Nintendo Wii U: Owning the Living Room One Gamepad at a Time

Out of the Nintendo Wii, the Xbox 360, and the PS3, all battling for their place in consumer’s living rooms everywhere, the Nintendo Wii, while transcending traditional gaming and ushering in a new casual market, was the last place you’d look for “entertainment” beyond games. Sure it had Netflix, but its entertainment offering was limited.

Nintendo looks to change all that with the Wii U, offering a specialized TV app for free with every Wii U system sold, called Nintendo TVii. And by doing so, it’ll beat Microsoft, Sony, and even Apple to the living room as the first console to rule it all.

The Wiimote, while innovative and industry-changing, gets put away after the gaming session is over. Naturally after time, particularly if games aren’t currently holding the consumer’s interest, it’s easy to forget about a console sitting there collecting dust.

Not with the Wii U.

Wii U Gamepad: The Window to Entertainment

It all really boils down to the Wii U Gamepad controller. The touchscreen interface and visual entranceway to entertainment is the key to the living room. It means that the controller is always out; always in the hands of consumers; always acting as the central hub to all entertainment—which also provides a constant reminder that “Hey, we can play games on this too!” It doesn’t let you forget about the games. It doesn’t allow for the console to collect dust.

While this may not mean much for the hardest of hardcore gamers, more casual consumers, socialites, or parents of young gamers will find this feature incredibly useful and engaging.

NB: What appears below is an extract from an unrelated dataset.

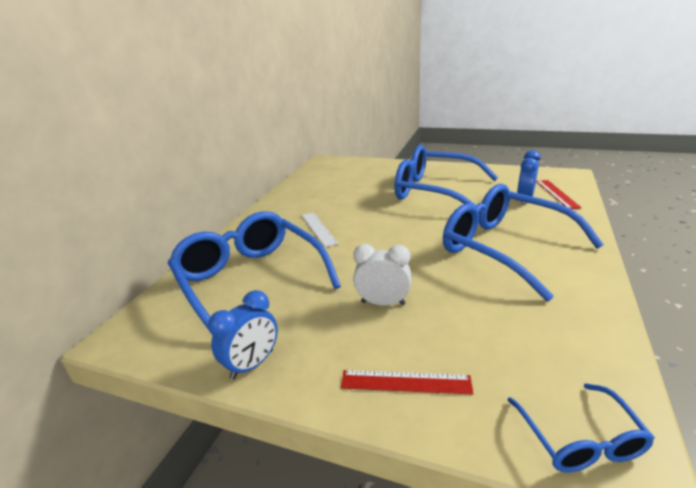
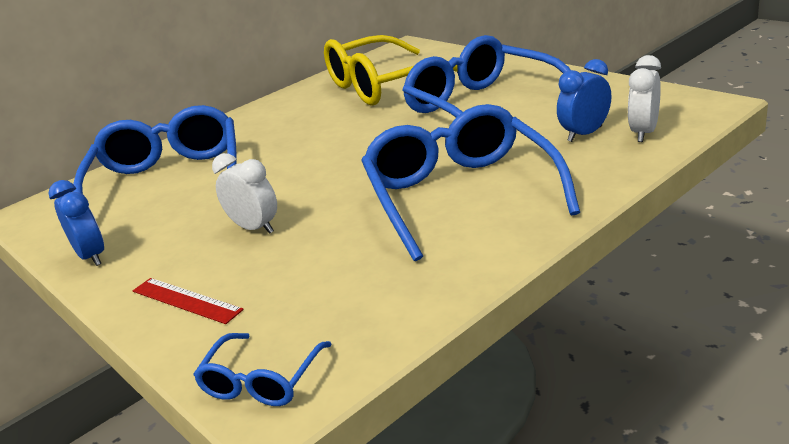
camera: 30 degrees right, 0 degrees up
(252, 364) = (92, 256): blue clock -> blue clock turned 105 degrees counterclockwise
(318, 228) = (291, 137): white ruler -> none
(344, 186) = (384, 86): none -> yellow glasses
(557, 194) = (644, 133): red ruler -> white clock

Nintendo, in partnership with i.TV, are building Nintendo TVii into the Wii U, and it’ll be there from day one. It acts as a window to all your entertainment options—everything from cable or satellite TV, to Amazon Video, Netflix, Hulu, and more. It also encourages constant engagement with the programs you’re watching, and even the ones you aren’t.

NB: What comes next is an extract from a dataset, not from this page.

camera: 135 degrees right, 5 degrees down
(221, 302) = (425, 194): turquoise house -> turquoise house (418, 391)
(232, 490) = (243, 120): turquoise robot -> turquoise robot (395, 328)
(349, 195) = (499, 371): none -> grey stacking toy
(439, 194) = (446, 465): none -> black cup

It lets you set up a personal profile and select favorites, while it eventually learns what you like and suggests similar movies and television shows. Not quite sure about Nintendo TVii’s recommendations? It’ll provide links to IMDb, Wikipedia, and even show Rotten Tomatoes’ review scores, trailers, and more. If the show you want isn’t live at the moment, it’ll tell you where else you can find it.

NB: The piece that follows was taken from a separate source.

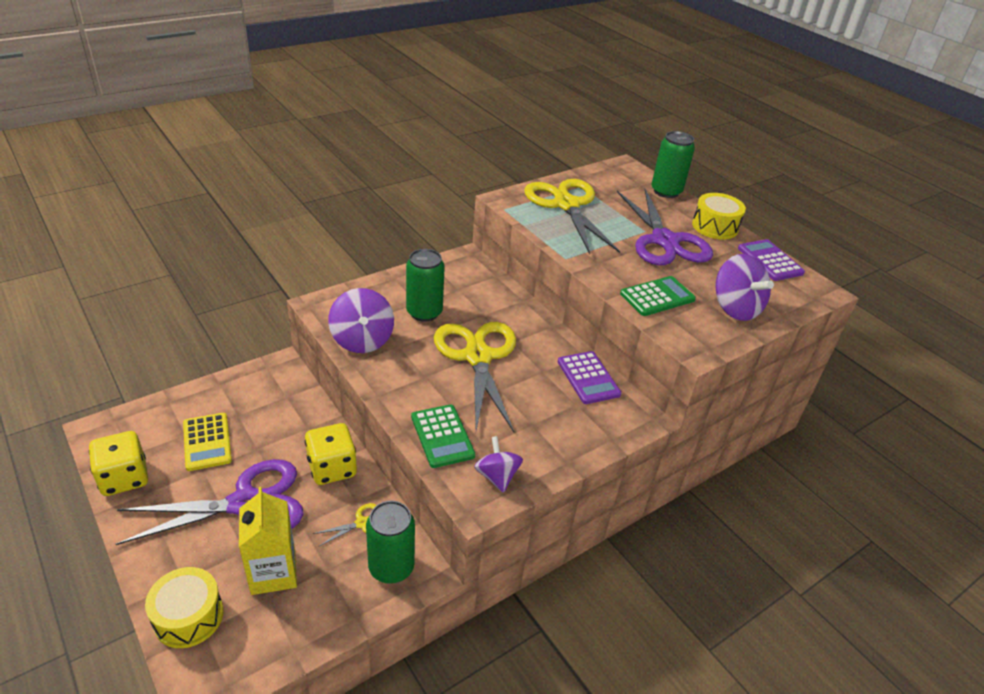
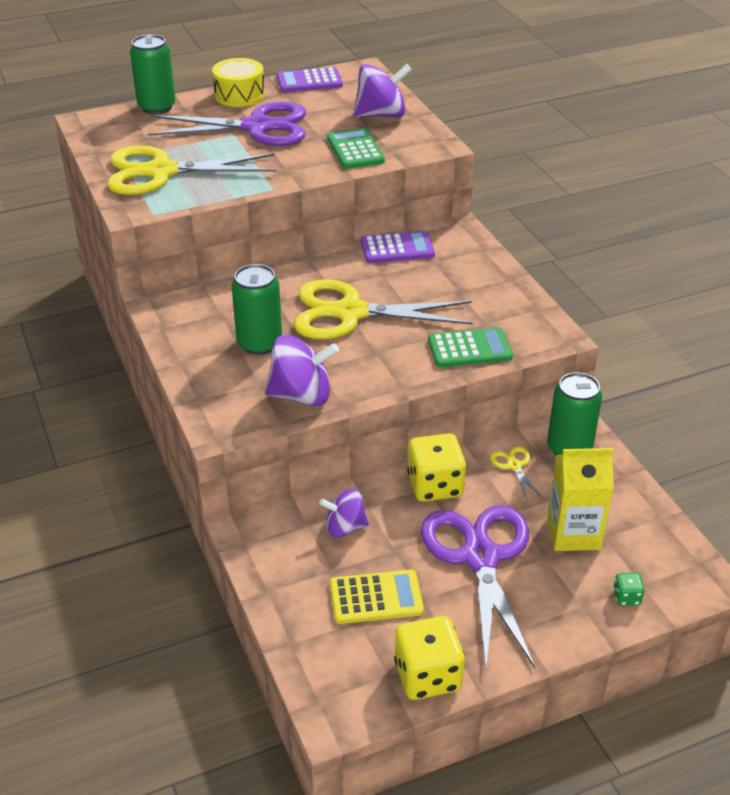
camera: 75 degrees left, 0 degrees up
(188, 616) = (626, 597): yellow drum -> green dice
(497, 476) = (525, 321): purple spinning top -> purple spinning top (345, 527)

It’s even more appealing to the sports fan. Select your favorite teams, and you can see real-time player info and stats on the game you’re watching. Glued to the big home team game at the moment, but really want to find out how your fantasy football league’s quarterback is performing? Nintendo TVii brings in an entire league’s scores in real-time, right on the Wii U Gamepad, all easily scrollable and switchable to the action at any given moment.

Nintendo TVii: Living in the Moment

Nintendo TVii also lets you live in each moment yourself. The service captures select “moments” and lets you react to them socially. Leave comments on the service itself, see Twitter reactions, or even tweet your own thoughts right as you watch. And since this happens on the Wii U Gamepad, and not the TV screen, your enjoyment of your entertainment is never interrupted.

All of the information, guides, scores, etc. is all pulled in over an internet connection thanks to the collaboration with i.TV, a company best known for their iOS app, the most downloaded TV guide app on the Appstore. Download it now and take it for a spin, and you’ll get a small glimpse of what Nintendo TVii will offer come November.



But it’s only a small portion of what Nintendo TVii offers, because Nintendo TVii is actually connected to your entire living room entertainment hub. The Gamepad features a built-in IR blaster that can change channels on your set-top box, control the volume of your TV, even switch source inputs based on where and what the content you want to consume is located on. It’s really that simple.

These days, video game consoles need to extend far beyond the games they’re initially designed to play themselves. Whether it’s watching cable programming through the Xbox 360 or streaming Hulu Plus on your PS3, nothing comes even remotely close to what the Wii U will offer on November 18th, when the console releases in North America. And while the games are ultimately what will sell the Wii U in the first place, Nintendo TVii will add tremendous value out of the box and keep consumers active on the console itself, preserving its usefulness and longevity.

Nintendo Innovation: Again Setting Trends

It's also worth noting that Nintendo TVii is the Wii U Gamepad's motion control. When the Nintendo Wii released, it brought about the first in motion-controlled video gaming. Now you find motion controllers with every console. The sort of window the Wii U Gamepad provides for console's entertainment options beyond gaming is going to be something that the other console manufacturers need to immitate or risk being left behind in the next generation. The dawn of consoles ruling the living room is on the horizon, and it begins with the Wii U.